Below are some records. Return exactly the lines from the one containing "right hip: (810, 451)" through the one containing "right shoulder: (1130, 443)", both included, and only those.

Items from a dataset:
● ● ● ●
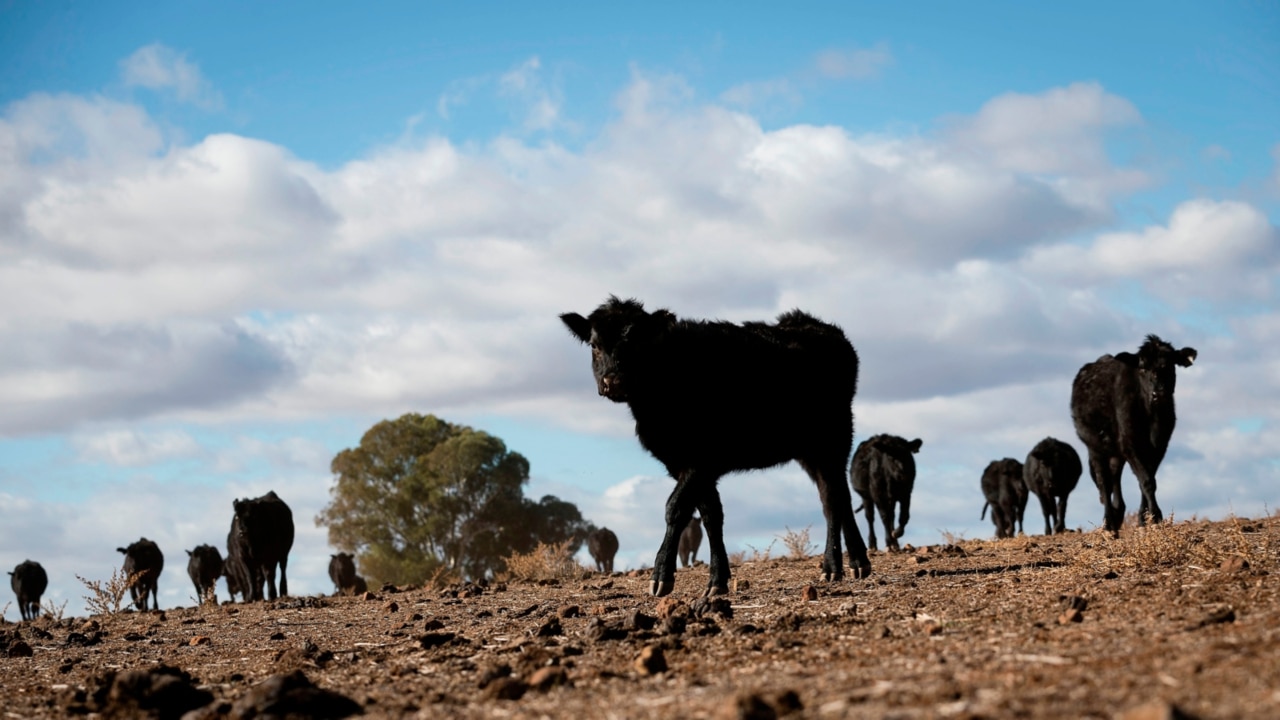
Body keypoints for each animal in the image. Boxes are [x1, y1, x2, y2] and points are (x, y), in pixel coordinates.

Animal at [560, 295, 870, 594]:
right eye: (595, 345)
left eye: (636, 343)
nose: (613, 382)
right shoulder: (684, 464)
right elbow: (711, 515)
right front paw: (718, 580)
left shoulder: (702, 460)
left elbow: (675, 509)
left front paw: (661, 576)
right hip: (810, 451)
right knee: (836, 496)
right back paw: (855, 562)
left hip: (834, 438)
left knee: (833, 498)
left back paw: (835, 566)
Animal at [1070, 333, 1198, 530]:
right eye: (1143, 368)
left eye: (1169, 365)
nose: (1159, 393)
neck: (1152, 416)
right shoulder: (1130, 443)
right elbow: (1146, 480)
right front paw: (1155, 516)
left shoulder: (1160, 445)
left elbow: (1147, 478)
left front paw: (1143, 519)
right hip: (1095, 447)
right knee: (1104, 482)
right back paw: (1109, 521)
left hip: (1116, 451)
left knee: (1114, 476)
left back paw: (1118, 513)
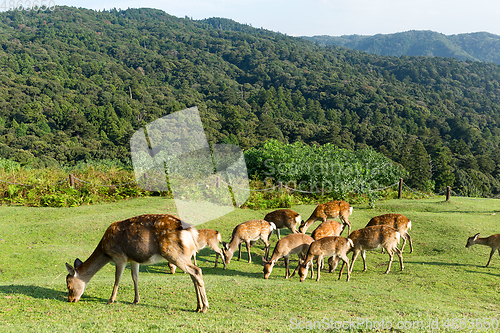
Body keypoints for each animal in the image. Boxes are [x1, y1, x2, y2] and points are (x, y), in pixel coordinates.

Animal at [65, 214, 209, 312]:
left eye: (69, 285)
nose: (71, 300)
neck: (105, 250)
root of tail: (191, 232)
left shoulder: (120, 257)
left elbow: (117, 278)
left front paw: (110, 300)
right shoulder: (133, 259)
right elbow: (135, 277)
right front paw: (136, 300)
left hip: (173, 253)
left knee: (197, 271)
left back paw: (205, 307)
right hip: (185, 254)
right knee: (193, 274)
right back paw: (198, 306)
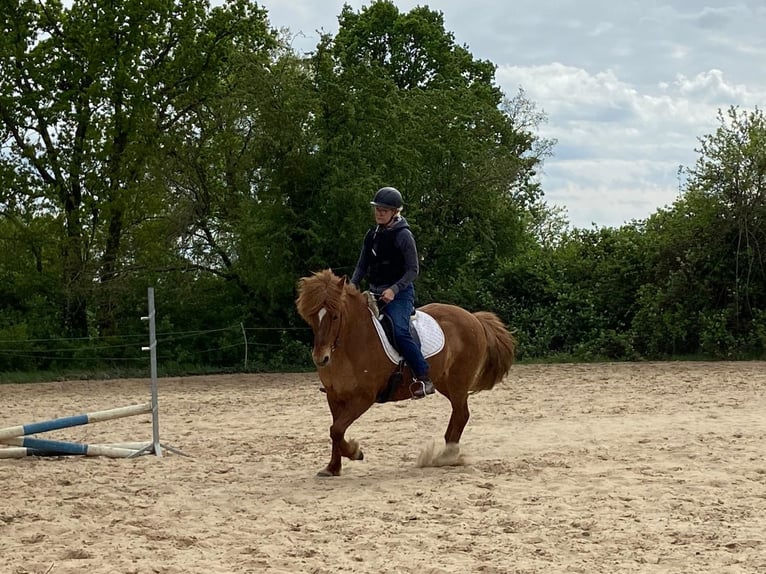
● ● ● ●
The answer:
right hip: (810, 451)
right knee: (836, 496)
right back paw: (855, 562)
left hip: (834, 438)
left knee: (833, 498)
left back paw: (835, 566)
Animal at [1070, 333, 1198, 530]:
right eye: (1143, 368)
left eye: (1169, 365)
nose: (1159, 393)
neck: (1152, 416)
right shoulder: (1130, 443)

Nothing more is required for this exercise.